(RECORDS begins)
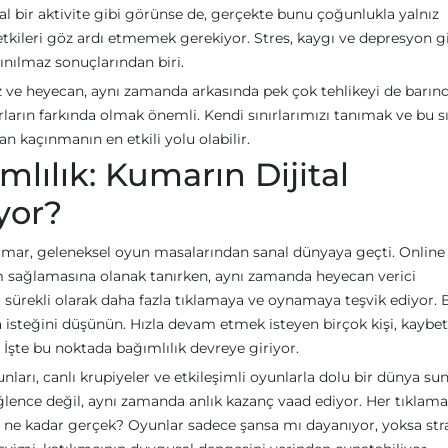
syal bir aktivite gibi görünse de, gerçekte bunu çoğunlukla yalnız
 etkileri göz ardı etmemek gerekiyor. Stres, kaygı ve depresyon g
ınılmaz sonuçlarından biri.
e heyecan, aynı zamanda arkasında pek çok tehlikeyi de barındı
ların farkında olmak önemli. Kendi sınırlarımızı tanımak ve bu sı
 kaçınmanın en etkili yolu olabilir.
lılık: Kumarın Dijital
iyor?
umar, geleneksel oyun masalarından sanal dünyaya geçti. Online
şim sağlamasına olanak tanırken, aynı zamanda heyecan verici
ı sürekli olarak daha fazla tıklamaya ve oynamaya teşvik ediyor. 
steğini düşünün. Hızla devam etmek isteyen birçok kişi, kaybett
. İşte bu noktada bağımlılık devreye giriyor.
arı, canlı krupiyeler ve etkileşimli oyunlarla dolu bir dünya su
ğlence değil, aynı zamanda anlık kazanç vaad ediyor. Her tıklama
klar ne kadar gerçek? Oyunlar sadece şansa mı dayanıyor, yoksa stra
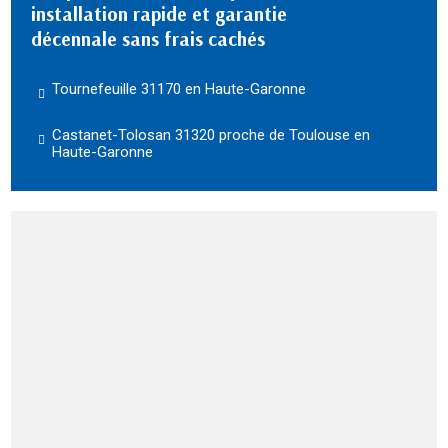
installation rapide et garantie
décennale sans frais cachés
Tournefeuille 31170 en Haute-Garonne
Castanet-Tolosan 31320 proche de Toulouse en
Haute-Garonne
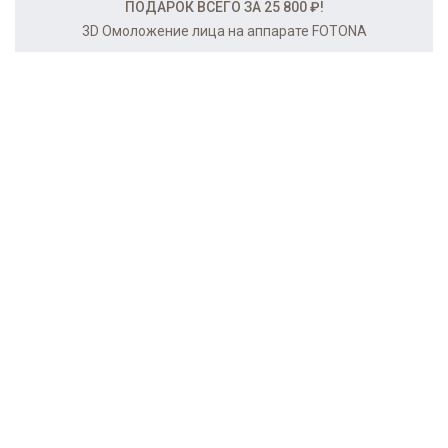
ПОДАРОК ВСЕГО ЗА 25 800 ₽!
3D Омоложение лица на аппарате FOTONA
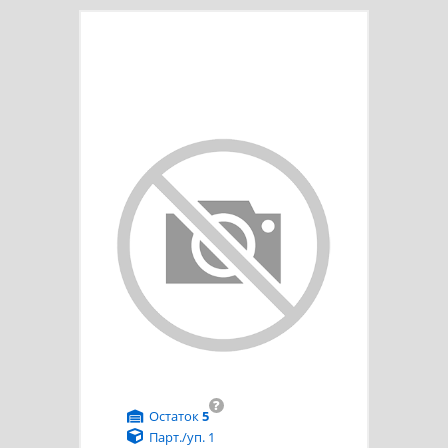
?
Остаток
5
Парт./уп. 1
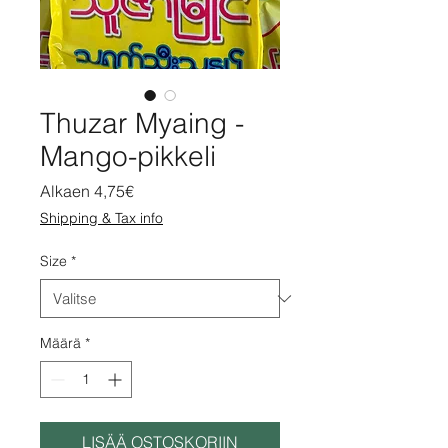
Thuzar Myaing -
Mango-pikkeli
Alehinta
Alkaen
4,75€
Shipping & Tax info
Size
*
Määrä
*
LISÄÄ OSTOSKORIIN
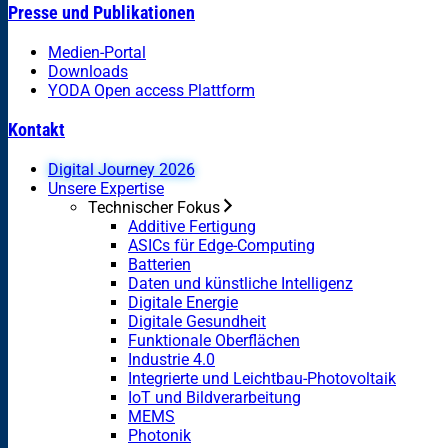
Presse und Publikationen
Medien-Portal
Downloads
YODA Open access Plattform
Kontakt
Digital Journey 2026
Unsere Expertise
Technischer Fokus
Additive Fertigung
ASICs für Edge-Computing
Batterien
Daten und künstliche Intelligenz
Digitale Energie
Digitale Gesundheit
Funktionale Oberflächen
Industrie 4.0
Integrierte und Leichtbau-Photovoltaik
IoT und Bildverarbeitung
MEMS
Photonik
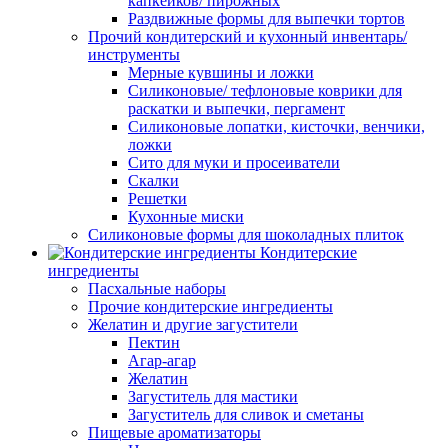
капкейков/ пирожных
Раздвижные формы для выпечки тортов
Прочий кондитерский и кухонный инвентарь/
инструменты
Мерные кувшины и ложки
Силиконовые/ тефлоновые коврики для
раскатки и выпечки, пергамент
Силиконовые лопатки, кисточки, венчики,
ложки
Сито для муки и просеиватели
Скалки
Решетки
Кухонные миски
Силиконовые формы для шоколадных плиток
Кондитерские
ингредиенты
Пасхальные наборы
Прочие кондитерские ингредиенты
Желатин и другие загустители
Пектин
Агар-агар
Желатин
Загуститель для мастики
Загуститель для сливок и сметаны
Пищевые ароматизаторы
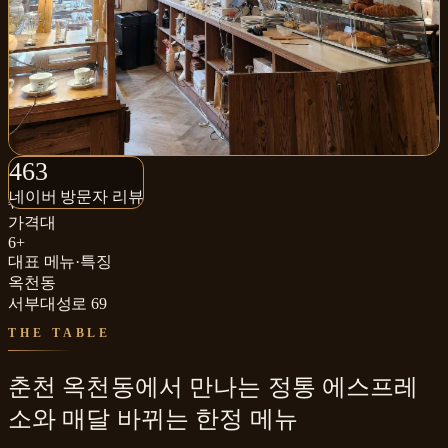
463+
463
네이버 방문자 리뷰
네이버 방문자 리뷰
₩
가격대
6+
대표 메뉴·특징
옥천동
서부대성로 69
THE TABLE
춘천 옥천동에서 만나는 정통 에스프레
소와 매달 바뀌는 한정 메뉴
(RECORDS ends)
■ ABOUT THIS EXERCISE: Gather every line from the listing above in which the word "zamanda" appears.

■ ANSWER BOX:
e heyecan, aynı zamanda arkasında pek çok tehlikeyi de barındı
şim sağlamasına olanak tanırken, aynı zamanda heyecan verici
ğlence değil, aynı zamanda anlık kazanç vaad ediyor. Her tıklama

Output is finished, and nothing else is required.